▸ Records supplied:
_ _ _
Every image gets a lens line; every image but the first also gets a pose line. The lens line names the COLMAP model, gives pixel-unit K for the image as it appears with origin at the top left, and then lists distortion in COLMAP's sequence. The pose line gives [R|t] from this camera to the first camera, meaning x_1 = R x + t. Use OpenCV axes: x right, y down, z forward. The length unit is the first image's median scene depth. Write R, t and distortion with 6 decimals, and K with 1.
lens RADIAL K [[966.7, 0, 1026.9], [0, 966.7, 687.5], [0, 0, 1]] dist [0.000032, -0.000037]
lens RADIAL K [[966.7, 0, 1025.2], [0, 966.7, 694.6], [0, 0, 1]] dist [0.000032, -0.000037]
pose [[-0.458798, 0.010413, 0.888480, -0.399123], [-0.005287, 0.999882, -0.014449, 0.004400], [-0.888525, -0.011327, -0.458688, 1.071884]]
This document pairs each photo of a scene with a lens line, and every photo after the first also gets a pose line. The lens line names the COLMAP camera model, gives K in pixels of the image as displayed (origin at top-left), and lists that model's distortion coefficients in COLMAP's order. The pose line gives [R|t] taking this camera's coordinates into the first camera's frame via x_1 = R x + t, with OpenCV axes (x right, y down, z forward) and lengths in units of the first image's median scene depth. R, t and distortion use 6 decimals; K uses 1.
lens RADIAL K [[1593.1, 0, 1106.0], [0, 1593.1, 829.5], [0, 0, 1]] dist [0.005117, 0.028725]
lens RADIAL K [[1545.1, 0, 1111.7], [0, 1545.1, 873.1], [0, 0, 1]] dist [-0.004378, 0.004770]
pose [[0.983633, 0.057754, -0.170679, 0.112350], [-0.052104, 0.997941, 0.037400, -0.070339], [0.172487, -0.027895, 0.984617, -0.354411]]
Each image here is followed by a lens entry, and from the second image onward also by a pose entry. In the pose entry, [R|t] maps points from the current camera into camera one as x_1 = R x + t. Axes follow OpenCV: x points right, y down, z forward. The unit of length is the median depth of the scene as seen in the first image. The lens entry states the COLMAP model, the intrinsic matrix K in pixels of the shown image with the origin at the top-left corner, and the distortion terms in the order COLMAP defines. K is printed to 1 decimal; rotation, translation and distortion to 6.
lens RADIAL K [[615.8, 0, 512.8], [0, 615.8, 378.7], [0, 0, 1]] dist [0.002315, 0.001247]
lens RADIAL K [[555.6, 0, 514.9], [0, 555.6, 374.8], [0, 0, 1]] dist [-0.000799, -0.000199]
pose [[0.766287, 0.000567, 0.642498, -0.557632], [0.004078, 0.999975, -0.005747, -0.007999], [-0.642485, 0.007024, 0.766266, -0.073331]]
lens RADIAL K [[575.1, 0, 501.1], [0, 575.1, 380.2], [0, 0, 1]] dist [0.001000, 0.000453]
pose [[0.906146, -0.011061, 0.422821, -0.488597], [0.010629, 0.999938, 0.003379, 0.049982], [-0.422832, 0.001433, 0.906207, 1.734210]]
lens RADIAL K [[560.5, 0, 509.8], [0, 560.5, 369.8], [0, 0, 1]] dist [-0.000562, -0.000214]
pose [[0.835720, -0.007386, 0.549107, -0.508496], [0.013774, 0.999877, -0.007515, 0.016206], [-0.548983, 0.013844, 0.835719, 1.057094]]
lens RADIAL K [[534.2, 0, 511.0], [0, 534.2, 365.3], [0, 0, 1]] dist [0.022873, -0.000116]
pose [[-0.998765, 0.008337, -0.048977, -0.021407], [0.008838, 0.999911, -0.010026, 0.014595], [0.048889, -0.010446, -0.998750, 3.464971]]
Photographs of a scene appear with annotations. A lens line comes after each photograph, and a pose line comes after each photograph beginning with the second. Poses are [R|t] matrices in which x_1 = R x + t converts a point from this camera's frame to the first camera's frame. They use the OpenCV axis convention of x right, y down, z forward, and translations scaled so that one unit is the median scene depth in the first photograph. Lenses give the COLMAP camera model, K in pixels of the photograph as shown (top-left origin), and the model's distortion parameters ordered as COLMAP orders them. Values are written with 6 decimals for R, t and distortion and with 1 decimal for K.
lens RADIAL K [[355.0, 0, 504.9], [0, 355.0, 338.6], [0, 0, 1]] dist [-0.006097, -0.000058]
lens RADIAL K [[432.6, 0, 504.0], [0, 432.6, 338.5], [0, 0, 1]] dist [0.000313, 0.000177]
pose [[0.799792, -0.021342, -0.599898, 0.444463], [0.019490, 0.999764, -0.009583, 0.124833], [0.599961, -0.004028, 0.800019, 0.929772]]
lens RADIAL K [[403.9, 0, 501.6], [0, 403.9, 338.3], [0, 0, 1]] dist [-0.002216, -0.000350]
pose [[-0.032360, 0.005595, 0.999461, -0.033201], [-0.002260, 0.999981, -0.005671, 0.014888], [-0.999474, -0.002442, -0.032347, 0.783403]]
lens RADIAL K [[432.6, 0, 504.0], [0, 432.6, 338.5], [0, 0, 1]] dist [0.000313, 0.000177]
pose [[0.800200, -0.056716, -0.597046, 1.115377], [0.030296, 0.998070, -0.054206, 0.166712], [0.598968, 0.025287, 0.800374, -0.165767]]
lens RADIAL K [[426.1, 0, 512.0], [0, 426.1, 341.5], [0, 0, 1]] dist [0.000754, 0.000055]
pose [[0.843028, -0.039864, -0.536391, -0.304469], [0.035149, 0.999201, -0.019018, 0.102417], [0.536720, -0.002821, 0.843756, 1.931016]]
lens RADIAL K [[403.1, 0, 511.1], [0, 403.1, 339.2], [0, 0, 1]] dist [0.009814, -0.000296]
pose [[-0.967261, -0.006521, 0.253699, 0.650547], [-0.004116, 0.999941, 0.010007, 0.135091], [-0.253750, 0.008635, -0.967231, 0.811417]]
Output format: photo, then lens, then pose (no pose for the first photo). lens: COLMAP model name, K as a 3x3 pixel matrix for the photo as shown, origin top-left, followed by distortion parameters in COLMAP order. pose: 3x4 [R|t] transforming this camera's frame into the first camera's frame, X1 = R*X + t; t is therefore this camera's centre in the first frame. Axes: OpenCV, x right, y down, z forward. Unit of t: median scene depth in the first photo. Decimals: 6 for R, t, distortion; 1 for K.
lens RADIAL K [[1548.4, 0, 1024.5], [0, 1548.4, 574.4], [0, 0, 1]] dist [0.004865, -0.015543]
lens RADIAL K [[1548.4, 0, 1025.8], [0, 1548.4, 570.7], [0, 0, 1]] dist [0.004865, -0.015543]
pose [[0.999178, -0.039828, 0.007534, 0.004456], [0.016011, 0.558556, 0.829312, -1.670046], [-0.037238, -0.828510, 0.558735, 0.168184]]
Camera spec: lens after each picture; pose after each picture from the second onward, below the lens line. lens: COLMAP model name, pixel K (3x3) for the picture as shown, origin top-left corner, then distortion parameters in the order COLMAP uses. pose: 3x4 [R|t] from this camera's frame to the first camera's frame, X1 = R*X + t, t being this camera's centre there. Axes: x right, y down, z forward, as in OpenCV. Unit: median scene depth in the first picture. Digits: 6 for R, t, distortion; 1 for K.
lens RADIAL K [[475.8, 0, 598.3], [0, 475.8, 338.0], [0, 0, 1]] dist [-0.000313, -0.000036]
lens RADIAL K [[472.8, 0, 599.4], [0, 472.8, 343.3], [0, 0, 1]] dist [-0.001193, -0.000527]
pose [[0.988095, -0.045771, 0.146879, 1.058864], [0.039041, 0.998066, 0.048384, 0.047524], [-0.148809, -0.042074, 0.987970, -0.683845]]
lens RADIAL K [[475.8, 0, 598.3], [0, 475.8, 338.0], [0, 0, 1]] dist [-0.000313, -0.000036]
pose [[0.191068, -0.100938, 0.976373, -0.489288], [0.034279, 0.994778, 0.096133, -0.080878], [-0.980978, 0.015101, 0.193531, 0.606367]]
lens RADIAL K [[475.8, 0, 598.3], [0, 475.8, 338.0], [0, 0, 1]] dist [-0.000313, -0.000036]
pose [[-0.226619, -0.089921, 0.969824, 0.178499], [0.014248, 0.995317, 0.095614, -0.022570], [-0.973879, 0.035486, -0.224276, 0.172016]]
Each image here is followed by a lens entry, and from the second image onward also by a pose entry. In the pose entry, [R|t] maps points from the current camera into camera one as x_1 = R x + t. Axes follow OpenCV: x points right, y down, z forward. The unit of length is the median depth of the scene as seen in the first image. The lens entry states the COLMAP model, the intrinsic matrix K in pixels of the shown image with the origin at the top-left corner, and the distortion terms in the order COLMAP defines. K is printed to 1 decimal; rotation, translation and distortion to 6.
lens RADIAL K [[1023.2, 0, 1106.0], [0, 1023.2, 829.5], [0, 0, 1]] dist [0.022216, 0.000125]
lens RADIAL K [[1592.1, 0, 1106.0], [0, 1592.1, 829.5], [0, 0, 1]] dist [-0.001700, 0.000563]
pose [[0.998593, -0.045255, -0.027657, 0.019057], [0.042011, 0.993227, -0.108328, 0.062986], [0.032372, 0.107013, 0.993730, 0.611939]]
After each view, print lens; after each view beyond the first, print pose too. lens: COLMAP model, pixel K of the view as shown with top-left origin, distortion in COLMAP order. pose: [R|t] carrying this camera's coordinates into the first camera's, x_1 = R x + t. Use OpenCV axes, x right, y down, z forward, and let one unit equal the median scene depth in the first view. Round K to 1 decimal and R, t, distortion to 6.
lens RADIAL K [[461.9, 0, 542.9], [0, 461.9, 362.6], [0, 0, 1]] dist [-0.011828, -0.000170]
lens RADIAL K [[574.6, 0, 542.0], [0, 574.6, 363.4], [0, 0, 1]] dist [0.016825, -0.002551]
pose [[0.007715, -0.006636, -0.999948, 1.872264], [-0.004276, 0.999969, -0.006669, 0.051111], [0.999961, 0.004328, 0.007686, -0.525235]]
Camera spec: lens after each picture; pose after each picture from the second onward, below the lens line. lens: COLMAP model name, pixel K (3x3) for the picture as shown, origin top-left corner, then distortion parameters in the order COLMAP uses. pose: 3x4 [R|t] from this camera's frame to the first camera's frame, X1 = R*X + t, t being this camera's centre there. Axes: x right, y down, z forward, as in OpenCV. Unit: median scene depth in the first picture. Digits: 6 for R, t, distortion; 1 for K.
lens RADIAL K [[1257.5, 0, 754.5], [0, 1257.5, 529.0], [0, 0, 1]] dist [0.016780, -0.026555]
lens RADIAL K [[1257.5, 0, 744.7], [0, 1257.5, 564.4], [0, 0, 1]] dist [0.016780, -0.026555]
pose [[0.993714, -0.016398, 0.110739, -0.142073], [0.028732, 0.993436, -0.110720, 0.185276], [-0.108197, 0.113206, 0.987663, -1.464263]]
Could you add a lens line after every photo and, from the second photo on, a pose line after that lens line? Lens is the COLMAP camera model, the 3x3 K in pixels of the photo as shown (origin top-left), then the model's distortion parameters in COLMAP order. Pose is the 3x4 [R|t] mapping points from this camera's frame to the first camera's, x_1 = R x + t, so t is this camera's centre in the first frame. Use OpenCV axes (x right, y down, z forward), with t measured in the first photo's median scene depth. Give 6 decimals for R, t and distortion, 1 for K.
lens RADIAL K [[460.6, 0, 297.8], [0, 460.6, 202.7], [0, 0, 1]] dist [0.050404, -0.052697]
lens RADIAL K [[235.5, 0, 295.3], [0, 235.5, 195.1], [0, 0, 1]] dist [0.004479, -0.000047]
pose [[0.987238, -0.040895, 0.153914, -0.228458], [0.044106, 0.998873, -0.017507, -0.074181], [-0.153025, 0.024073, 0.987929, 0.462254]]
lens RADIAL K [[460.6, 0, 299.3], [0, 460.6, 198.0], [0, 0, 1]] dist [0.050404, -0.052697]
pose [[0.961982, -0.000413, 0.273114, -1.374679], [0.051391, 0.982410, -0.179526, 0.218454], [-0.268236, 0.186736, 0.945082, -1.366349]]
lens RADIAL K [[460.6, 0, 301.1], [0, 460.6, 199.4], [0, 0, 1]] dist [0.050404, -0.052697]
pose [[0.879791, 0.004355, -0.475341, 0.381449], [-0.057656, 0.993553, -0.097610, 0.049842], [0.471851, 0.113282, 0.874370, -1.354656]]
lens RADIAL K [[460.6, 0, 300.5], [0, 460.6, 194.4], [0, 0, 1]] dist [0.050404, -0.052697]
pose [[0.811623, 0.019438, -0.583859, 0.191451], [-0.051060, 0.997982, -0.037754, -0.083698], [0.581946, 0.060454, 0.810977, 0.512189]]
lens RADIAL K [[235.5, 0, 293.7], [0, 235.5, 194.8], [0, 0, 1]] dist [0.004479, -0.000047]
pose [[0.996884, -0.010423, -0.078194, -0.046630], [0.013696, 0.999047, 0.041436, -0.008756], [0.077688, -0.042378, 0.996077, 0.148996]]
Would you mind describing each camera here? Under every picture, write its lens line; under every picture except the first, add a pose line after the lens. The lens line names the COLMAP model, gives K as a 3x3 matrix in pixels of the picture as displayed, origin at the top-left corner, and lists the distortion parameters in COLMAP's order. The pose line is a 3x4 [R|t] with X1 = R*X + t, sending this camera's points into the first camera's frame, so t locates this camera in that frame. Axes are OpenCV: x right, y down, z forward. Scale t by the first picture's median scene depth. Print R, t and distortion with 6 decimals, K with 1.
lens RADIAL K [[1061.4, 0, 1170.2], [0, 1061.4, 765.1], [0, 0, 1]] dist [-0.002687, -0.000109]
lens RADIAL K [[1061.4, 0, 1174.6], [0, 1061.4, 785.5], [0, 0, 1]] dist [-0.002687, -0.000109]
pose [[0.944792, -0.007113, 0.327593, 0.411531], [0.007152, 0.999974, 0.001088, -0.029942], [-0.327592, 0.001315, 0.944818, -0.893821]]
_ _ _
Please print everything from the line containing "Would you mind" down to the line containing "765.1], [0, 0, 1]] dist [-0.002687, -0.000109]", both included, reproducing each line exactly.

▸ Finished exercise:
Would you mind describing each camera here? Under every picture, write its lens line; under every picture except the first, add a pose line after the lens. The lens line names the COLMAP model, gives K as a 3x3 matrix in pixels of the picture as displayed, origin at the top-left corner, and lists the distortion parameters in COLMAP's order. The pose line is a 3x4 [R|t] with X1 = R*X + t, sending this camera's points into the first camera's frame, so t locates this camera in that frame. Axes are OpenCV: x right, y down, z forward. Scale t by the first picture's median scene depth. Print R, t and distortion with 6 decimals, K with 1.
lens RADIAL K [[1061.4, 0, 1170.2], [0, 1061.4, 765.1], [0, 0, 1]] dist [-0.002687, -0.000109]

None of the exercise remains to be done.